Question

How do you solve `\sqrt { 14x + 8} = x + 4`?

Answer 1

`x = 2" "` or `" "x = 4`

Explanation:

Given:

`sqrt(14x+8) = x+4`

Square both sides of the equation - noting that this may introduce extraneous solutions - to get:

`14x+8 = x^2+8x+16`

Subtract `14x+8` from both sides to get:

`0 = x^2-6x+8 = (x-2)(x-4)`

So:

`x = 2" "` or `" "x = 4`

These are both valid solutions of the original equation, since they both result in positive values of `x+4`, while extraneous solutions would be related to the negative square root of `14x+8`.

Want to be sure?

`sqrt(14(color(blue)(2))+8) = sqrt(28+8) = sqrt(36) = 6 = color(blue)(2)+4`

`sqrt(14(color(blue)(4))+8) = sqrt(56+8) = sqrt(64) = 8 = color(blue)(4)+4`

Footnote concerning extraneous solutions

If you are given an equation to solve, then you may attempt to simplify the problem by doing the same thing to both sides of the equation to give you a simpler equation.

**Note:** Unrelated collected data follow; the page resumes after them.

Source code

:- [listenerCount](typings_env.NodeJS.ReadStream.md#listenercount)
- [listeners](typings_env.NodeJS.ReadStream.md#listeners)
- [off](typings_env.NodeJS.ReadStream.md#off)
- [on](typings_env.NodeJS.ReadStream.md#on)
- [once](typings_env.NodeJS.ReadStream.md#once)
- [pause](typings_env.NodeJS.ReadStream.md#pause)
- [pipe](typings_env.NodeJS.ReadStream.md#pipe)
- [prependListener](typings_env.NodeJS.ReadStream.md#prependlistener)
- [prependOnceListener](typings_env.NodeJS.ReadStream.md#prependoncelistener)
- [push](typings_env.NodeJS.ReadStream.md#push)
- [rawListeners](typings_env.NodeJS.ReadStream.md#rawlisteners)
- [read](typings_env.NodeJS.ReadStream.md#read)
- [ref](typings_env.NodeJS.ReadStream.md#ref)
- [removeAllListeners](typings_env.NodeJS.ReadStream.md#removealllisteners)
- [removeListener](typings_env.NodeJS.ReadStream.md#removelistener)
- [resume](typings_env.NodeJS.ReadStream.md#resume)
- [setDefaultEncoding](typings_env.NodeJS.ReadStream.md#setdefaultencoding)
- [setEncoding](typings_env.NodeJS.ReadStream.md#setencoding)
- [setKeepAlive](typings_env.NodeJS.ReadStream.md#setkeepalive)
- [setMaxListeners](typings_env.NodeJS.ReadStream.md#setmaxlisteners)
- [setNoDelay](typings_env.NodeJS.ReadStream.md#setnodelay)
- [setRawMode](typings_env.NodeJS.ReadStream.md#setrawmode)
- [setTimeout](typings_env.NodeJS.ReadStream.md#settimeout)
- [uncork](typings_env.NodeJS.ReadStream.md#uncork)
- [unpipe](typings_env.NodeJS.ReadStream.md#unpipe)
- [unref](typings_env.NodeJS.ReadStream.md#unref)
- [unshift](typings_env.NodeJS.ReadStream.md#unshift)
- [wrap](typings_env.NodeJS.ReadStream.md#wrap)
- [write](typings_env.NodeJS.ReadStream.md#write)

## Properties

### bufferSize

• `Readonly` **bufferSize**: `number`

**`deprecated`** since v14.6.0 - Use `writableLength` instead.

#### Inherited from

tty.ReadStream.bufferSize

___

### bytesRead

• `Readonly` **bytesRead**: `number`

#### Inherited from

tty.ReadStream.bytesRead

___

If that simplification is reversible (such as adding the same expression to both sides or multiplying both sides by a non-zero constant) then any solution of the resulting equation is a solution of the original one (and vice versa).

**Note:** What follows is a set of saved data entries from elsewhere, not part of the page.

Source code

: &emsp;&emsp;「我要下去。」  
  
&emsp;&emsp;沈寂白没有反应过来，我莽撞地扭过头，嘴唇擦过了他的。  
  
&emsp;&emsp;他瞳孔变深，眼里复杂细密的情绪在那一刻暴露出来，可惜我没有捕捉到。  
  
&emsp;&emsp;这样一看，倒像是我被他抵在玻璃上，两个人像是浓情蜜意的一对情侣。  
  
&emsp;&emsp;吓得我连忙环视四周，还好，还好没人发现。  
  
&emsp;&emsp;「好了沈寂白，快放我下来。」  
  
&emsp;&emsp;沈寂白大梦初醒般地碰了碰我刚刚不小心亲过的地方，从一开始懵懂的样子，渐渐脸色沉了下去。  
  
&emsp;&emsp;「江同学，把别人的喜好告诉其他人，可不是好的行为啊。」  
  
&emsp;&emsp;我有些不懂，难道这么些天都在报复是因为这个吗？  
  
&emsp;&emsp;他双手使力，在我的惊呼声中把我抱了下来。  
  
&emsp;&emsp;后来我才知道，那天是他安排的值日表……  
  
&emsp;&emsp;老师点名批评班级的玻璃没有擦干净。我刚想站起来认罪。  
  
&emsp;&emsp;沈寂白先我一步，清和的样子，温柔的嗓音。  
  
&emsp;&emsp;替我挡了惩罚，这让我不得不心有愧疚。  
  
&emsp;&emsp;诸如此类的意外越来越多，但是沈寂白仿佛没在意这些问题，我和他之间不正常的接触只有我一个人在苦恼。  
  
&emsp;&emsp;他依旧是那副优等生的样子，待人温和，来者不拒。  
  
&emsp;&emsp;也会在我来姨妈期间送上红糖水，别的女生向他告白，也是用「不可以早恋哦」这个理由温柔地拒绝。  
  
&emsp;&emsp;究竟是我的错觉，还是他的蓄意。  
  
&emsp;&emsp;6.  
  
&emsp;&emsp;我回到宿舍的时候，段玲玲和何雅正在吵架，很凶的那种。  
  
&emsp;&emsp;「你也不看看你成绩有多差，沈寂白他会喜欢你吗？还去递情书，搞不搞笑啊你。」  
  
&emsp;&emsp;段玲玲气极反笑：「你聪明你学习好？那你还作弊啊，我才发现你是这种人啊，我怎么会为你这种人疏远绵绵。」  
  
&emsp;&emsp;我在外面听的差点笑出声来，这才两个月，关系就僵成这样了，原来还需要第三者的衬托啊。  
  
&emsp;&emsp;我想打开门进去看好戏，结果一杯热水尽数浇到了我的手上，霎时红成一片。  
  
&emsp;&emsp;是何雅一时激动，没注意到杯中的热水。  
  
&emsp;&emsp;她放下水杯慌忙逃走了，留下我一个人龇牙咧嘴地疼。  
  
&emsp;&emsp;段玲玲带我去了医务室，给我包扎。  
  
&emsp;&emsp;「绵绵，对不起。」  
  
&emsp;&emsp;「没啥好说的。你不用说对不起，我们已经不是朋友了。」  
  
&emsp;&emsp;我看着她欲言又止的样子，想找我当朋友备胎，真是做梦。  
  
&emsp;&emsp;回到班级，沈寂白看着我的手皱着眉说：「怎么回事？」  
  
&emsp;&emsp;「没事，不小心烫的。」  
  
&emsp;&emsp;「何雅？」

If the simplification is not reversible (such as squaring both sides) then solutions of the resulting equation may or may not be solutions of the original equation.

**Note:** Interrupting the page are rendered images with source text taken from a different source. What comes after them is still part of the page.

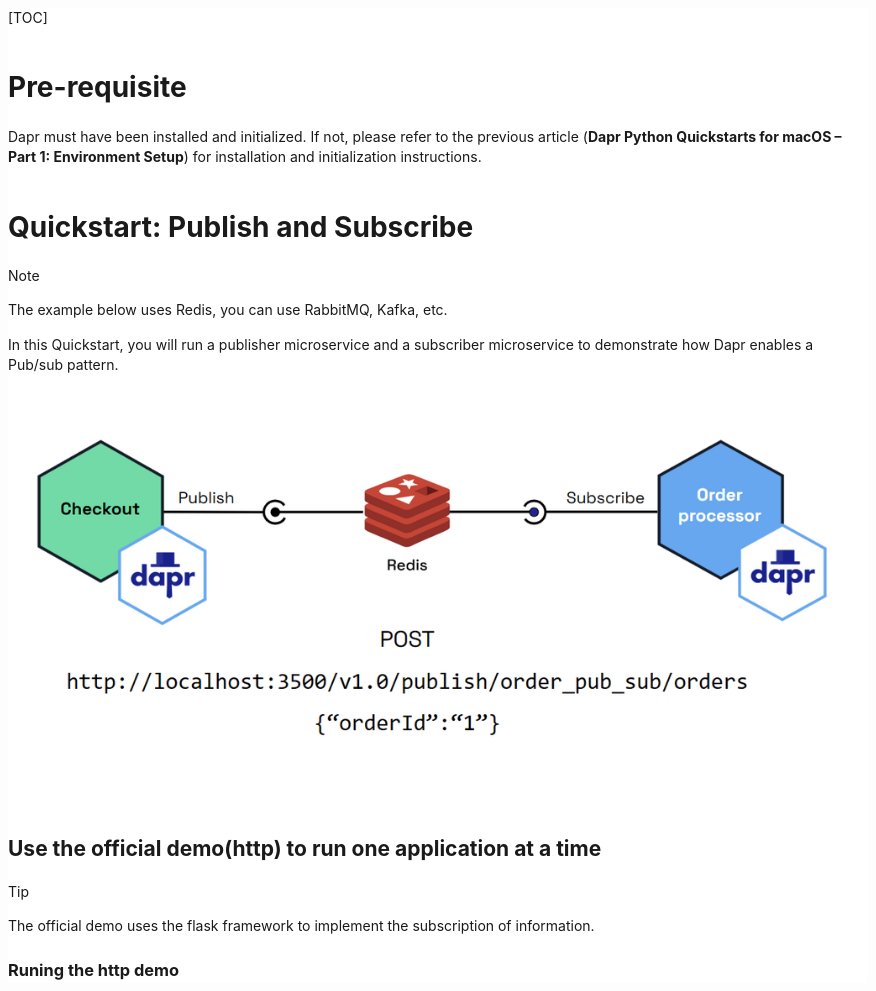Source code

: [TOC]

# Pre-requisite

Dapr must have been installed and initialized.  If not, please refer to the previous article (**Dapr Python Quickstarts for macOS – Part 1: Environment Setup**) for installation and initialization instructions.



# Quickstart: Publish and Subscribe

> [!NOTE]
>
> The example below uses Redis, you can use RabbitMQ, Kafka, etc.

In this Quickstart, you will run a publisher microservice and a subscriber microservice to demonstrate how Dapr enables a Pub/sub pattern.

![pubsub-diagram](./images/pubsub-diagram.png)

## Use the official demo(http) to run one application at a time

> [!TIP]
>
> The official demo uses the flask framework to implement the subscription of information.

### Runing the http demo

Solutions of the simplified equation that are not solutions of the original are commonly called extraneous solutions or extraneous roots.

To identify which roots are extraneous or not, you can try the solutions in the original equation, or you may find it helpful to identify the specific breakages that may occur. For example, if you have multiplied both sides of a rational equation by `(x-1)` to get a polynomial equation, then `x=1` would be an extraneous solution.

In our example above, an equation formed by squaring both sides of an equation could result in extraneous solutions if the signs of the left and right hand sides were opposite.